◆ **Problema curto A**
Copie fielmente as linhas da listagem, do início dela até a linha que contém "orange diamond at (343, 258): moved", incluindo ambas as extremidades.

◆ **Trecho da fonte**
------------------------------------------------------------

Resenha: "Shingeki no Kyojin": a terceira perspectiva da história

domingo, 28 de março de 2021

Por: Eena

As opiniões nessa resenha dizem respeito à autora do post.

O texto a seguir contém spoilers de Shingeki no Kyojin, siga por sua conta e risco.

 

Olá, caro leitor!

Gostaria de informar que haverão spoilers por aqui. Então, caso esteja fugindo disso, meu aviso está dado! Entretanto, juro que não contarei sobre o que está acontecendo no mangá nem muita coisa que passe dos acontecimentos da última temporada, certo?

Enfim...

Hoje, dia 28/04/2021, chegamos ao fim de mais um anime da temporada de inverno. Por ser um dos mais comentados e vistos atualmente em diversos lugares do mundo, o universo de guerra e destruição advindas por povos tão iguais, mas ao mesmo tempo diferentes, transmite uma sensação muito pesada de angústia e medo.

Com base nisso, tive a ideia de escrever essa resenha, embora seja mais uma análise, de um ponto que é muito recorrente em Shingeki no Kyojin: a questão dos vilões e dos “mocinhos”.

------------------------------------------------------------

◆ **Dados fornecidos**
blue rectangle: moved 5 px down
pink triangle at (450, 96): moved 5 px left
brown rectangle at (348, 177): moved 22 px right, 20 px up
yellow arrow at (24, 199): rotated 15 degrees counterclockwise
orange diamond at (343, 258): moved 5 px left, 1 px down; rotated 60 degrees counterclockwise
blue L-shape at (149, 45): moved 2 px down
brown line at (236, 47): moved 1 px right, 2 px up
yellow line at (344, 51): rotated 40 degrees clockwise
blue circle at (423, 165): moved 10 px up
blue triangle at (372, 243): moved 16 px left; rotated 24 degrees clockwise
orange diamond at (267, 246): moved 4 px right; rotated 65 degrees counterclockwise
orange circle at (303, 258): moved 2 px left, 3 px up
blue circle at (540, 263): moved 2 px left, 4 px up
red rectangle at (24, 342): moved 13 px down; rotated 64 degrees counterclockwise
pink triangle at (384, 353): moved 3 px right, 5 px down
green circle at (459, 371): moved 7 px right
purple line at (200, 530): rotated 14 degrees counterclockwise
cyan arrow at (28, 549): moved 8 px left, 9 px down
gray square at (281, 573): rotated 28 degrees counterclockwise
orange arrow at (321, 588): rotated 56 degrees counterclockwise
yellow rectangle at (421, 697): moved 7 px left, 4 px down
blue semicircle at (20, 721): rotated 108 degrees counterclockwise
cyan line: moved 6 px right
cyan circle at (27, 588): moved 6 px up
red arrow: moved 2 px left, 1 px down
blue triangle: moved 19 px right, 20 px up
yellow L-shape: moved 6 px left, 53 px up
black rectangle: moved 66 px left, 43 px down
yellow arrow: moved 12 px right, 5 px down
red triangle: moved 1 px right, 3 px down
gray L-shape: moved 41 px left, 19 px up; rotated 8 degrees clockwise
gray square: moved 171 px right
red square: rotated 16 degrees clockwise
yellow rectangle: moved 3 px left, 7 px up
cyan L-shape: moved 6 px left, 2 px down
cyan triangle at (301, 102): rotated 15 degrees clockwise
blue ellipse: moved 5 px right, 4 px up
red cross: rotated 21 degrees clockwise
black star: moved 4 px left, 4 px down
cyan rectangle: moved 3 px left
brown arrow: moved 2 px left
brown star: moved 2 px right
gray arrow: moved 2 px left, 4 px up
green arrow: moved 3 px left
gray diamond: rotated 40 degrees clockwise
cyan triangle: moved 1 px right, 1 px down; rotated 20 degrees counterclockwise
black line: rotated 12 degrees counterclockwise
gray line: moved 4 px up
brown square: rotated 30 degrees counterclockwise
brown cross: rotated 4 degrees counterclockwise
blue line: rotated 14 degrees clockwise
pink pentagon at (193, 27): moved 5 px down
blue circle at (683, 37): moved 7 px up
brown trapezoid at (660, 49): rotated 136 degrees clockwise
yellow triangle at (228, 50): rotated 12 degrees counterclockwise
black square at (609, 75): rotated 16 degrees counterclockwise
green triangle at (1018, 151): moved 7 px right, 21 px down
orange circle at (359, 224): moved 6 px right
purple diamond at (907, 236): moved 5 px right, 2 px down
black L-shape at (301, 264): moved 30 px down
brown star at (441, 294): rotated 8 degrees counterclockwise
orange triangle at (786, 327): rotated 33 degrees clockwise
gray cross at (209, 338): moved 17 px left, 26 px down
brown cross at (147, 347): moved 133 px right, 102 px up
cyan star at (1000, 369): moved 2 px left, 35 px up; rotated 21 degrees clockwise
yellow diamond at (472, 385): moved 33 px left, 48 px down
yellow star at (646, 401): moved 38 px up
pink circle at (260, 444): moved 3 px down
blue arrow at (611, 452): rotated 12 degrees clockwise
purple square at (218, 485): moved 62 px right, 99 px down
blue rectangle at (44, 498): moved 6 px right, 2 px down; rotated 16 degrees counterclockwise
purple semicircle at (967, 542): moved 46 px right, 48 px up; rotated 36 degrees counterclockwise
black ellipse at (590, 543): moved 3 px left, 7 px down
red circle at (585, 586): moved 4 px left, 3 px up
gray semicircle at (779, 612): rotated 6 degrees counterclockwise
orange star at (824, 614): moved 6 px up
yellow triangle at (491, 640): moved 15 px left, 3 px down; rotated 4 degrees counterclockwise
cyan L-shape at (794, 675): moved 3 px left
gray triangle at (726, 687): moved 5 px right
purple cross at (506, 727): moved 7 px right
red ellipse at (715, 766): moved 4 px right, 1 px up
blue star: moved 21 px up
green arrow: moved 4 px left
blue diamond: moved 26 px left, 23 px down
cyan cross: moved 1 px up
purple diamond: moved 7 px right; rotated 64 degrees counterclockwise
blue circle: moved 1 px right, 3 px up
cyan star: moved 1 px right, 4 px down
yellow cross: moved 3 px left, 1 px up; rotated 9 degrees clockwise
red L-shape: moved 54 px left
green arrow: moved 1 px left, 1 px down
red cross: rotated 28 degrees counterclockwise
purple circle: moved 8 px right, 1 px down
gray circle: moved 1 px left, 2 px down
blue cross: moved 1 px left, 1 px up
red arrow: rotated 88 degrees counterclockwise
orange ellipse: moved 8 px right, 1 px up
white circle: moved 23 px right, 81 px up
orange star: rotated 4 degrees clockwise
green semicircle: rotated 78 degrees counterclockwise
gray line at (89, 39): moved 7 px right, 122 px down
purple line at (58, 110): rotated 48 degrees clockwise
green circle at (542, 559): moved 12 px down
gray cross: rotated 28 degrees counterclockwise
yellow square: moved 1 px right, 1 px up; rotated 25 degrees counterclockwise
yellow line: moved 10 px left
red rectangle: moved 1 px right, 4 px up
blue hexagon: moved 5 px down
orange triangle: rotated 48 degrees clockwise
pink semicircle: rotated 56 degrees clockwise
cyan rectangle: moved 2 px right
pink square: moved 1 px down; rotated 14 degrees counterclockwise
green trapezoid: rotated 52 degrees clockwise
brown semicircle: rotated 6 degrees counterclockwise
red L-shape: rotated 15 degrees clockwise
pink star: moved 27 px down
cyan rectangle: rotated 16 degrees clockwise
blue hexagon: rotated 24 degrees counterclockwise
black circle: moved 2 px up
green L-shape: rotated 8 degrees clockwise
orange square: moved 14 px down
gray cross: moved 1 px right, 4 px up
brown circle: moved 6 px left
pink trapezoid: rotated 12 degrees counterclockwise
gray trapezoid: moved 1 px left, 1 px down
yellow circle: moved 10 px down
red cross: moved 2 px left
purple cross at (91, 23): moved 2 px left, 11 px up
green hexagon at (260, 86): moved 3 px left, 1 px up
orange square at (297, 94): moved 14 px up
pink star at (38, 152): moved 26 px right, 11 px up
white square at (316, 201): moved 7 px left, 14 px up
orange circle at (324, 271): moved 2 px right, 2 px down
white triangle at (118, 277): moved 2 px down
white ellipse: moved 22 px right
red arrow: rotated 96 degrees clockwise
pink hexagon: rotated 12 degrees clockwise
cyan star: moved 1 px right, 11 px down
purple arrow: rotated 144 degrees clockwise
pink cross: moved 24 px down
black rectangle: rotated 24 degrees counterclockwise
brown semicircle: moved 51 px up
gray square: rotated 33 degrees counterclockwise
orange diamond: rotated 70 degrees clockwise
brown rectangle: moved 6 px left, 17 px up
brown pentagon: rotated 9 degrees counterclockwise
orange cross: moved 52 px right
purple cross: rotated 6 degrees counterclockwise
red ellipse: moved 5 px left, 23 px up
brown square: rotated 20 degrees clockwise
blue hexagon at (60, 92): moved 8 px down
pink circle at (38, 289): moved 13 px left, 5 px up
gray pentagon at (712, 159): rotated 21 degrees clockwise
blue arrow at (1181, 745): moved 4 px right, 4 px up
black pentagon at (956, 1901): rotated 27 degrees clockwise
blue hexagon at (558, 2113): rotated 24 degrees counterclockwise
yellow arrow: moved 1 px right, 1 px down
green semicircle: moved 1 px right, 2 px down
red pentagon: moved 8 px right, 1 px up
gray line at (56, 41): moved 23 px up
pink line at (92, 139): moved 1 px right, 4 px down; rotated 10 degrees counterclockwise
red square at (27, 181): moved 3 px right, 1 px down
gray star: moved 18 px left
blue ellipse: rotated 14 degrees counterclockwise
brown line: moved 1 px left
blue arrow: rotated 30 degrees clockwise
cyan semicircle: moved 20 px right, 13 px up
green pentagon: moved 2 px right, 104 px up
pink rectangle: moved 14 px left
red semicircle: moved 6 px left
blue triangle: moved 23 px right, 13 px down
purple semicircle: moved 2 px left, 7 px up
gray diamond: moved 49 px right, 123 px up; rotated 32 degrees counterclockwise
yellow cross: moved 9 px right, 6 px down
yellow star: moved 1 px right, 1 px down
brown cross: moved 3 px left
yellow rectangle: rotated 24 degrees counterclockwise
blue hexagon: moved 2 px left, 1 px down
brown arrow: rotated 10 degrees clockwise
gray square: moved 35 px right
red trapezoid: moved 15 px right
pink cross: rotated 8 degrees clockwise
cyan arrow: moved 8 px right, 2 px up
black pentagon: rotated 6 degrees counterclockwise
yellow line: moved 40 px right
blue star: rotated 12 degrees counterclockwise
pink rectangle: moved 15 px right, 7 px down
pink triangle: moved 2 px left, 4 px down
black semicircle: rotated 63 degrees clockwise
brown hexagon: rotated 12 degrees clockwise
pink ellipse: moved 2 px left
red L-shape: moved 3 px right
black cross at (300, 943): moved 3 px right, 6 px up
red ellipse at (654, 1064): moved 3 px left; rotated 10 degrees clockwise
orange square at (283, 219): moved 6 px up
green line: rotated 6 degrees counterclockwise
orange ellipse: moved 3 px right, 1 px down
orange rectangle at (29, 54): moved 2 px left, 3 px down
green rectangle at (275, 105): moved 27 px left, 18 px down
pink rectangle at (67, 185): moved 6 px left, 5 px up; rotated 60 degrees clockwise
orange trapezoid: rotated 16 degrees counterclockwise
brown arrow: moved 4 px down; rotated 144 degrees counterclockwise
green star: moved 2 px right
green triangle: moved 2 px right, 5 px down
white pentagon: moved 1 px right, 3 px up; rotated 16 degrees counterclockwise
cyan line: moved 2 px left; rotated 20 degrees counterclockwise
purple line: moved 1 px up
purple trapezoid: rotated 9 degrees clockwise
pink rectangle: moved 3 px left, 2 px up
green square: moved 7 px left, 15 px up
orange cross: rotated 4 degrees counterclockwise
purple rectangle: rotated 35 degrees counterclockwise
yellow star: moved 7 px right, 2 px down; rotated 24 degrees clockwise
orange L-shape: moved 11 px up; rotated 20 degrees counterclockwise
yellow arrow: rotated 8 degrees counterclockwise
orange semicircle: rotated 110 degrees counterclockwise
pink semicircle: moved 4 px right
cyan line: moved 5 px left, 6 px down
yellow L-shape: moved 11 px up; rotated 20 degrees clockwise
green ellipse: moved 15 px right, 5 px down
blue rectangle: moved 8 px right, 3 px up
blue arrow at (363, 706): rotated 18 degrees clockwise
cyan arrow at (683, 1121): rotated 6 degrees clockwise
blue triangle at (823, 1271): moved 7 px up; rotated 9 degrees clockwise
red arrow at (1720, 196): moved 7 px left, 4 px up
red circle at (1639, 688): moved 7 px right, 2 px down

------------------------------------------------------------

◆ **Problema curto B**
Reproduza sem alterações o trecho da resenha sobre Shingeki no Kyojin que começa nas palavras "Olá, caro leitor!" e termina em "angústia e medo.".

◆ **Solução do problema A**
blue rectangle: moved 5 px down
pink triangle at (450, 96): moved 5 px left
brown rectangle at (348, 177): moved 22 px right, 20 px up
yellow arrow at (24, 199): rotated 15 degrees counterclockwise
orange diamond at (343, 258): moved 5 px left, 1 px down; rotated 60 degrees counterclockwise

◆ **Solução do problema B**
Olá, caro leitor!

Gostaria de informar que haverão spoilers por aqui. Então, caso esteja fugindo disso, meu aviso está dado! Entretanto, juro que não contarei sobre o que está acontecendo no mangá nem muita coisa que passe dos acontecimentos da última temporada, certo?

Enfim...

Hoje, dia 28/04/2021, chegamos ao fim de mais um anime da temporada de inverno. Por ser um dos mais comentados e vistos atualmente em diversos lugares do mundo, o universo de guerra e destruição advindas por povos tão iguais, mas ao mesmo tempo diferentes, transmite uma sensação muito pesada de angústia e medo.